→ Exercise task
How many lines in the rows below contain the string "Check"? Case counts. Reply with the number alone.
Start Extracted material
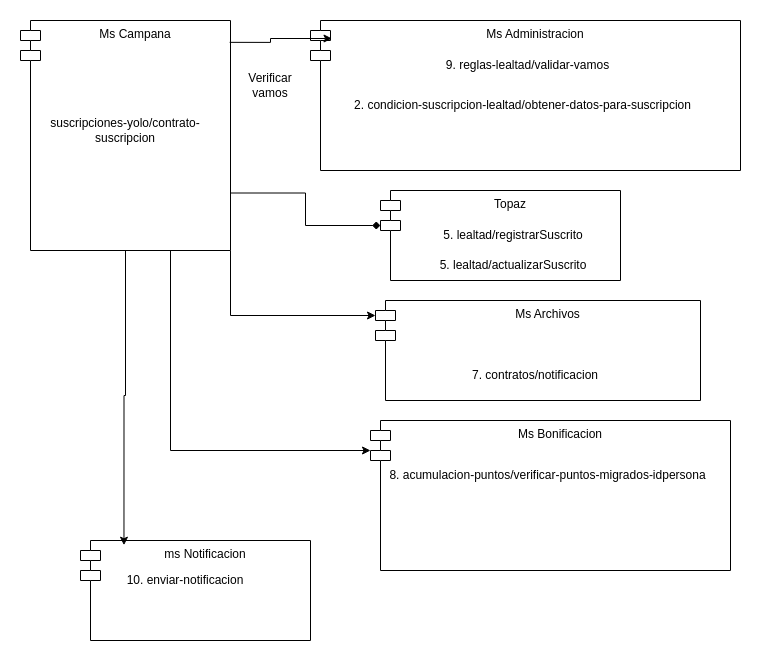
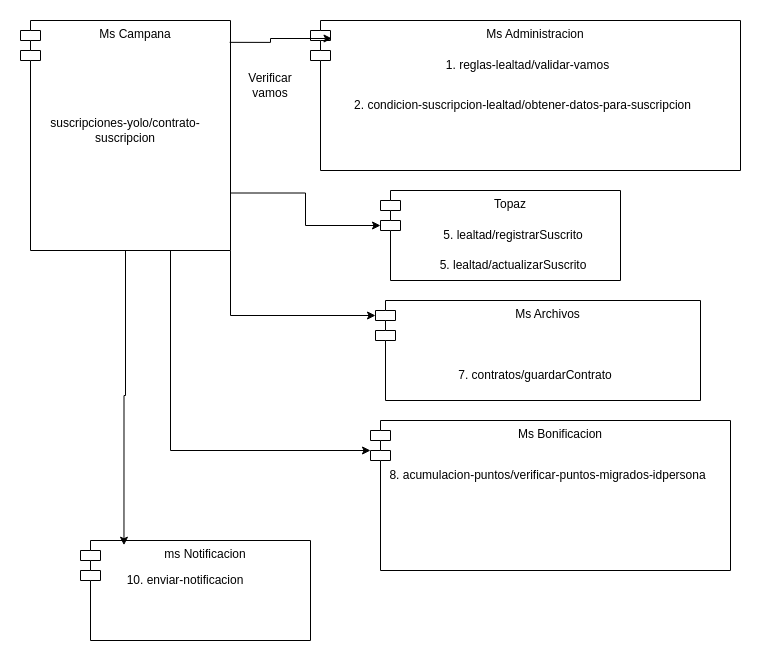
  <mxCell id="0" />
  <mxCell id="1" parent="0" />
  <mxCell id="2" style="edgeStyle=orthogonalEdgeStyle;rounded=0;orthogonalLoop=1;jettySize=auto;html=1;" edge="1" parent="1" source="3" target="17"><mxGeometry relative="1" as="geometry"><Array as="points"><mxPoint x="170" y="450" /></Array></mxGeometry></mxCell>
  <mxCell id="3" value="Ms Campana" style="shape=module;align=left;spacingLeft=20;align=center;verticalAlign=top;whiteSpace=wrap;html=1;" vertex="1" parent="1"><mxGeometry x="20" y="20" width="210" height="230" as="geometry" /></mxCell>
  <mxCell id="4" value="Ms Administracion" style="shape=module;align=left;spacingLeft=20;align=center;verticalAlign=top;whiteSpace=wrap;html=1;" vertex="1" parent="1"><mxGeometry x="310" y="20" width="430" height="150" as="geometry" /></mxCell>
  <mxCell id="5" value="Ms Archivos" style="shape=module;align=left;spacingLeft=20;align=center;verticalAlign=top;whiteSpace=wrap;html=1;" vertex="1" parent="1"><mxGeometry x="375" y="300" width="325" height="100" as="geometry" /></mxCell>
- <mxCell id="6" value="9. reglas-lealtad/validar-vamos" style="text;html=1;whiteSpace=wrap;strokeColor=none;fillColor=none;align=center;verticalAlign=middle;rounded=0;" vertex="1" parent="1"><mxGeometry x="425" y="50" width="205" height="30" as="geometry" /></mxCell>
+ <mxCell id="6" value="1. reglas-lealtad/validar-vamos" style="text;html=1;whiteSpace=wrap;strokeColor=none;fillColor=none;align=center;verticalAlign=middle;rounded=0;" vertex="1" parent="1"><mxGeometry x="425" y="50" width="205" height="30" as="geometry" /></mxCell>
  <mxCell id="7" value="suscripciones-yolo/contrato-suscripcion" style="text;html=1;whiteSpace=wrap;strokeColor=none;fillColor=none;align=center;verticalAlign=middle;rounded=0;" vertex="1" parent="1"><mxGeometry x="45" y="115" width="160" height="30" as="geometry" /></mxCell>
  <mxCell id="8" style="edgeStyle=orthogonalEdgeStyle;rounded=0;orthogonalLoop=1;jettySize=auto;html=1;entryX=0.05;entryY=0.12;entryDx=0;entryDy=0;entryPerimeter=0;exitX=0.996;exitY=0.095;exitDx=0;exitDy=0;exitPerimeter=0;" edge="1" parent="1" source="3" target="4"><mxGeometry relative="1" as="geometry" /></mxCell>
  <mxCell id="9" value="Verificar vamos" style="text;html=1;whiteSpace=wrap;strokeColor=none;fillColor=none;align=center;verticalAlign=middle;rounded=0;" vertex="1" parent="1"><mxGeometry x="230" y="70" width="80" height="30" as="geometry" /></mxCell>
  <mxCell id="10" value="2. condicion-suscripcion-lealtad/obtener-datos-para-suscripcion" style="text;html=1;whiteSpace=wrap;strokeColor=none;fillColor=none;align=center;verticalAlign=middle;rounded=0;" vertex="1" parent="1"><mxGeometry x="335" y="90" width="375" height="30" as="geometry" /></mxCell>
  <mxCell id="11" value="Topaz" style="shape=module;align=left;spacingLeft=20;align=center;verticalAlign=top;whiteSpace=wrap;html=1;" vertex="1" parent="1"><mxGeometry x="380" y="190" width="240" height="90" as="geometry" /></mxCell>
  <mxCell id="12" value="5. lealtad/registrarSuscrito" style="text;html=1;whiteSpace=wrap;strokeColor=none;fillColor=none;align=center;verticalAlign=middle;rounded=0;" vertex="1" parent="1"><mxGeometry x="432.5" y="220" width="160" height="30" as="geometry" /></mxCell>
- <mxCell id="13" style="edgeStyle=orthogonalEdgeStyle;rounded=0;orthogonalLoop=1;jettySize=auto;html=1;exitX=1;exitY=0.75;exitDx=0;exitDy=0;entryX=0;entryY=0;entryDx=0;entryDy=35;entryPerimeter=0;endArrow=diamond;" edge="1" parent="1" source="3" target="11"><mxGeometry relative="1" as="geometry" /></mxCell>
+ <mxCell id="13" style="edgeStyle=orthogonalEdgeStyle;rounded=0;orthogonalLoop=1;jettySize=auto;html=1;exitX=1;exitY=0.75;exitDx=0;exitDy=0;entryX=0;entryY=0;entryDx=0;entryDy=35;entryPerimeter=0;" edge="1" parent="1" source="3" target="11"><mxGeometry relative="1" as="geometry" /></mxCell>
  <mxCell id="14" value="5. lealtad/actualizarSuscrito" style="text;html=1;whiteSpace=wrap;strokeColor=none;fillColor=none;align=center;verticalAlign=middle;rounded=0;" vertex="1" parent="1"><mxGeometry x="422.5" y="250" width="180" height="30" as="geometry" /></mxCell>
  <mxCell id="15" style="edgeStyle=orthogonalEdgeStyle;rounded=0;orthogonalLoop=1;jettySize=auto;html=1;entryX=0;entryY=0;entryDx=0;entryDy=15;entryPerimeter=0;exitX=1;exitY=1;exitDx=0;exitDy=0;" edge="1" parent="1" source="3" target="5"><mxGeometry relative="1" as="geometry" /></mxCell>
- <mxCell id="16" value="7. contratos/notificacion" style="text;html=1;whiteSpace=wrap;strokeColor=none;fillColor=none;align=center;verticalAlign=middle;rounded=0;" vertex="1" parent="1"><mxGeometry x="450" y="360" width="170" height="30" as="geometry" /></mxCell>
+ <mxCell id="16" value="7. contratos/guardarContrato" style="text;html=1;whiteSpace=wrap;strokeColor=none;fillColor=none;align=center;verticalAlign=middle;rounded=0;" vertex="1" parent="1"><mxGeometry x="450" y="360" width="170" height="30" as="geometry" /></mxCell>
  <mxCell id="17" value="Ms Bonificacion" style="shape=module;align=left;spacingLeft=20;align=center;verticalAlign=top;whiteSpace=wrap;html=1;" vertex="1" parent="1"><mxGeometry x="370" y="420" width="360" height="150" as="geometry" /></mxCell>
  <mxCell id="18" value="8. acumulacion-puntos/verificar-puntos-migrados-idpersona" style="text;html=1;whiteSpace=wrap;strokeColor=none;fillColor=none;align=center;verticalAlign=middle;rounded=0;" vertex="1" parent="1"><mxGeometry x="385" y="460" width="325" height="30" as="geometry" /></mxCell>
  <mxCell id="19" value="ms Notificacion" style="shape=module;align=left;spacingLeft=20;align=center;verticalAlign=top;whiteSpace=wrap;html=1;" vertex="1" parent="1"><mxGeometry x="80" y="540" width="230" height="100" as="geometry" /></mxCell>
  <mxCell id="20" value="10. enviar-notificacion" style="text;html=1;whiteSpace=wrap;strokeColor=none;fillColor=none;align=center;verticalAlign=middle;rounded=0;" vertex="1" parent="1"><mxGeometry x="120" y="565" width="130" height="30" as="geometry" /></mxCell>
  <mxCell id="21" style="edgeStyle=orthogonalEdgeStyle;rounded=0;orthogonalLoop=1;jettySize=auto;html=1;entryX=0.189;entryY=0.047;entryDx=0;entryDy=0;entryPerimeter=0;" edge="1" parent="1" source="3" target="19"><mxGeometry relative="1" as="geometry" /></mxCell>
End Extracted material
Start Extracted material
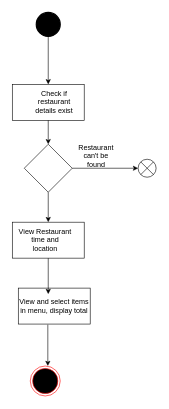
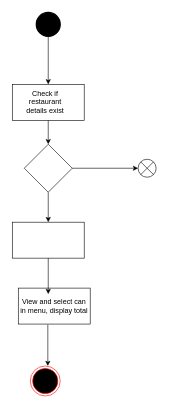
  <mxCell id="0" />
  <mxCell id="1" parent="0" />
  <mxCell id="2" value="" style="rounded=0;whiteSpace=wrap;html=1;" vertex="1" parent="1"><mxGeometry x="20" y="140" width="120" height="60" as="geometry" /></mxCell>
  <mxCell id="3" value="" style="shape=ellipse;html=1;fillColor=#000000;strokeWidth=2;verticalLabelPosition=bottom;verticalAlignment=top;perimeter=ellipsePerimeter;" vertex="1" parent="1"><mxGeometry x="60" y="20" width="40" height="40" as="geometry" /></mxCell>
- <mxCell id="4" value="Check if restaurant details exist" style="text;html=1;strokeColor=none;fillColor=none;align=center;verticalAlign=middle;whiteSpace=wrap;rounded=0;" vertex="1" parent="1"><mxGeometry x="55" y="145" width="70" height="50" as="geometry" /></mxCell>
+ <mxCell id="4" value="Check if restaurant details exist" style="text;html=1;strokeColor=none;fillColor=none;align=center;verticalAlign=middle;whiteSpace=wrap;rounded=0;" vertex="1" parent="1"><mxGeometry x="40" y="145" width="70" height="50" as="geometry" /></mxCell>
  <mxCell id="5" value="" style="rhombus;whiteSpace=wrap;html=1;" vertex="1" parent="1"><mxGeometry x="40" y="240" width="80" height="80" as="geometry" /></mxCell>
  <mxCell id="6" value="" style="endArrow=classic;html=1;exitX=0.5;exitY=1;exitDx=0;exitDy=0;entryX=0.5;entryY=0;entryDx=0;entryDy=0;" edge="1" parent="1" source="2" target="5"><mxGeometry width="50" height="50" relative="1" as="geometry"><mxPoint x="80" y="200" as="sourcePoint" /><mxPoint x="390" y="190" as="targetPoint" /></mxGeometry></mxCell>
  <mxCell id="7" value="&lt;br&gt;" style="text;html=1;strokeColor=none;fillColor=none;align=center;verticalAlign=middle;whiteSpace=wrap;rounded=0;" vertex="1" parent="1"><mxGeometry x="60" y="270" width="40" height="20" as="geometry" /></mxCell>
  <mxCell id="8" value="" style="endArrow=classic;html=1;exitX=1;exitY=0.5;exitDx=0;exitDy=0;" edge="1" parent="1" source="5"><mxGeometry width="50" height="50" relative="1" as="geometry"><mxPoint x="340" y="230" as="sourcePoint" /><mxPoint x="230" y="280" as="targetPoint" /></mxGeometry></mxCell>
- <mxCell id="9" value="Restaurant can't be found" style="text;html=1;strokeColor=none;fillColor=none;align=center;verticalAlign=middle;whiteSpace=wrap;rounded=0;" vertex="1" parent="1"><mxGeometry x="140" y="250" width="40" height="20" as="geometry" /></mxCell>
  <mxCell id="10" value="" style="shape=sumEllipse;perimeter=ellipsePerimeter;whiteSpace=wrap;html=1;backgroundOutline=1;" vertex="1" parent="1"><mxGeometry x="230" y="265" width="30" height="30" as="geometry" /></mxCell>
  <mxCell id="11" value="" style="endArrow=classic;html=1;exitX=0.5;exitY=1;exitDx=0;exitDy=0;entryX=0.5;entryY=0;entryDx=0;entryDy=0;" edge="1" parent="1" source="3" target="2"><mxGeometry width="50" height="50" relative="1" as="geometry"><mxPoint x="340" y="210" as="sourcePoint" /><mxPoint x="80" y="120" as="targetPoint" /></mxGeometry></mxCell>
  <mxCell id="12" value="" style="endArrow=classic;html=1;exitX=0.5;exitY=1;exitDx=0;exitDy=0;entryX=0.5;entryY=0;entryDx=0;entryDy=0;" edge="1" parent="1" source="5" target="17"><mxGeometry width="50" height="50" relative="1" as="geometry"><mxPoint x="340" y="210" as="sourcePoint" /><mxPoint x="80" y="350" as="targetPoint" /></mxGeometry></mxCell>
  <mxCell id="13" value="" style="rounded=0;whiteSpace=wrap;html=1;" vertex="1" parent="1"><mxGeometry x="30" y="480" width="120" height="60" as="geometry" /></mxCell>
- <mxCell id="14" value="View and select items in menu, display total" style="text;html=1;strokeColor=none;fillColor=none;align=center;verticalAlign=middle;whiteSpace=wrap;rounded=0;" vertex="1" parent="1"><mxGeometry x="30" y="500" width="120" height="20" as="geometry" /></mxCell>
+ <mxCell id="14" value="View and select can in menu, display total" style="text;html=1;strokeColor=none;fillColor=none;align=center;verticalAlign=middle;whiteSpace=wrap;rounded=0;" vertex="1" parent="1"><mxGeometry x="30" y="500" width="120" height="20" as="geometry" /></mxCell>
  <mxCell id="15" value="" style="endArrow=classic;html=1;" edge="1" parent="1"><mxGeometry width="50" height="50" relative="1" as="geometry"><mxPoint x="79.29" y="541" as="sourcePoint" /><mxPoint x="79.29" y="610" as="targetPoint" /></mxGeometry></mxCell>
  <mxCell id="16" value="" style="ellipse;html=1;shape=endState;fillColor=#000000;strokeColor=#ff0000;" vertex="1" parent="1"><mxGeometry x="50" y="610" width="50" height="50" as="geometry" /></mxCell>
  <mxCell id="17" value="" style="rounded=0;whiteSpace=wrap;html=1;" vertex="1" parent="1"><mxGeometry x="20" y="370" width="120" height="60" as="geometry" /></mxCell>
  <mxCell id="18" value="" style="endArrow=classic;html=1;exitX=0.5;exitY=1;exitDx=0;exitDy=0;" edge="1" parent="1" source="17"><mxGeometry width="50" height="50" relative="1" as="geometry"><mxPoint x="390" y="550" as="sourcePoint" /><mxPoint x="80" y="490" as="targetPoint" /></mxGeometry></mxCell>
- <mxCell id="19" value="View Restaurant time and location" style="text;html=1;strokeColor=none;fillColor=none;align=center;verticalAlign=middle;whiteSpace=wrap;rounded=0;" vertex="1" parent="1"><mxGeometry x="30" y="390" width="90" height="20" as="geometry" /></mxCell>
End Extracted material
→ Completed exercise
2